Over the next 10 years, the environmental impact of personal mobility will be partially offset by tighter vehicle fuel efficiency standards, such as those being adopted in Europe and China. The US is currently the only major auto market not following this path, as it considering freezing the progressive tightening of the current fuel efficiency regulations at the 2021 levels. However, the 2021 levels still require new vehicles to be more efficient than the majority currently in use.
Fuel efficiency improvements and electrification also affect the commercial transportation sectors, but to a lesser extent.
“Over the next 10 years, the environmental impact of personal mobility will be partially offset by tighter vehicle fuel efficiency standards, such as those being adopted in Europe and China.”
“Petrochemical demand growth remains strong, largely driven by rising economic activity in the developing world and the associated growth in the middle class.”

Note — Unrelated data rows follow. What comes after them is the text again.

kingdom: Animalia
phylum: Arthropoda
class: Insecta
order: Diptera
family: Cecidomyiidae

These moves have two implications for the oil market. Firstly, oil demand will continue to grow over the medium-term, peaking in the mid-2030s. Given the ongoing production decline in the upstream sector, significant new supply growth needs to be developed to satisfy global oil demand, so our medium-term crude oil price outlook is for levels higher than today.

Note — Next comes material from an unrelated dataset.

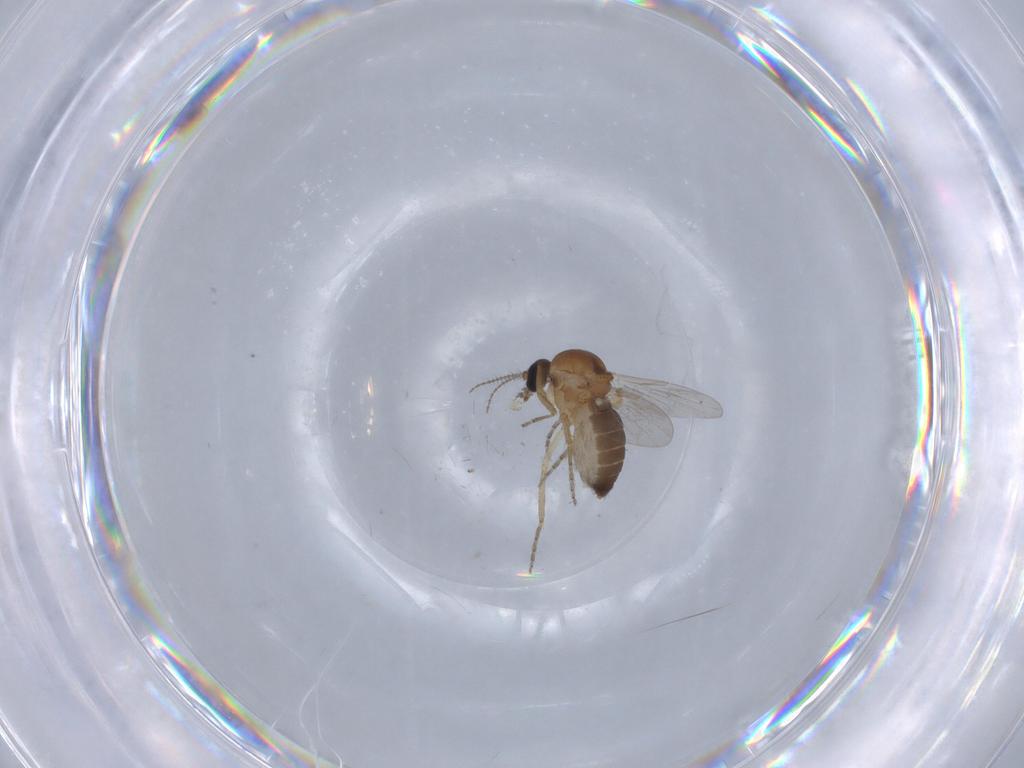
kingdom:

Secondly, gasoline demand growth is slowing and will fall after peaking around 2030. The growing demand for distillates requires sustained refinery investment. And, as the energy transition accelerates, there is potential for the refining system to supply feedstocks for petrochemicals.
Petrochemical demand growth remains strong, largely driven by rising economic activity in the developing world and the associated growth in the middle class and their switch to more energy/petrochemical intensive lifestyles. Globally, petrochemical demand growth is higher than global GDP growth. However, in the OECD, the ageing population and fall in working age population will be a drag on that future demand growth.

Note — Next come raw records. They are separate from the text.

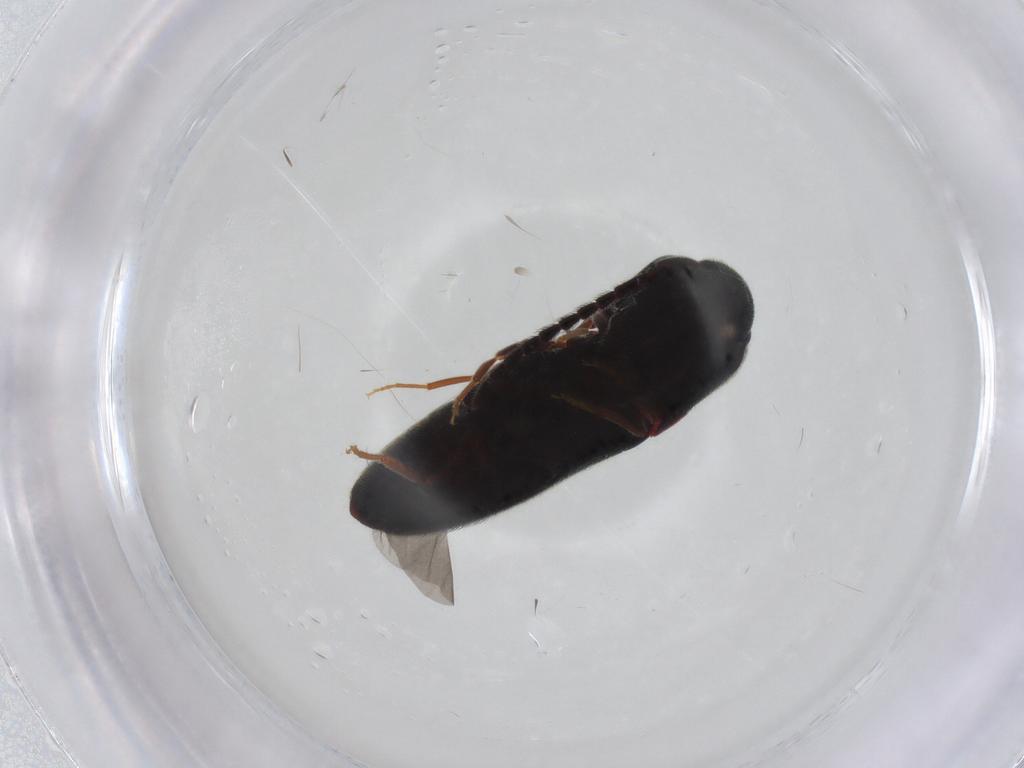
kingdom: Animalia
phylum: Arthropoda
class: Insecta
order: Coleoptera
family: Eucnemidae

A bigger threat to demand growth could be higher recycling rates and a ban on single-use plastics. The total size of the commodity polymer market is around 300 million tons per year, but less than 10% of polymers are recycled. The exception is PET, for which over 50% is collected and recycled. Most of the other polymers have almost no recycle position.
PET has such a strong recycling position, as the majority of PET bottles are clear and do not use layered polymer structures. Also, the recycled PET has a developed market outlet into polyester fibre for clothing.
There is clearly growing pressure from governments and brand owners to increase recycling rates. This will impact polymers differently; we think the polymers that are going to come under the most pressure are those with single-trip applications and no recycle agenda. So simplistically this could even promote PET applications at one end of the agenda and discourage the use of polystyrene at the other.
However, we believe these recycling targets will take time to implement, as collection is complex (given the range of different polymers) and significant investment in recycling capacity is required in the markets where the waste is generated, as China has stopped importing such waste.
While we recognize that recycling mandates have the potential to subdue demand, given the practicalities, we expect a measured pace of implementation. This is one of the key reasons why our petrochemical growth rates weaken from “global GDP plus” to “global GDP parity” over the next decade or so.
There is the sustained need for petrochemical investment to satisfy demand growth. The traditional approaches of choosing between low-cost feedstocks (often located far from end-use markets) or naphtha-based feed (located close to the petrochemical demand centres) are being supplemented by crude-to-chemical facilities.
“A bigger threat to demand growth could be higher recycling rates and a ban on single-use plastics.”
These new integrated refinery/petrochemical facilities that are being readied for commercial operation in China are transforming both the refining and chemical landscape. The yield of chemicals from these second-generation facilities is typically about half of crude processed, rather than 10 – 15% for first generation, traditional sites.
The sites are expected to occupy the first quartile in global competitiveness, so will be highly utilised once fully operational. Their impact on the chemicals market is more dramatic than refining, due to the different scale of the global gasoline and aromatics markets, but the start-up of these facilities will certainly affect both, weakening refining and chemical margins in Asia and beyond.
These facilities and those due to follow will improve China’s self-sufficiency for ethylene and its derivatives, which will challenge the future growth of Middle East petrochemical exports.
For Middle East petrochemical companies, global competitiveness becomes even more important as the global energy transition unfolds.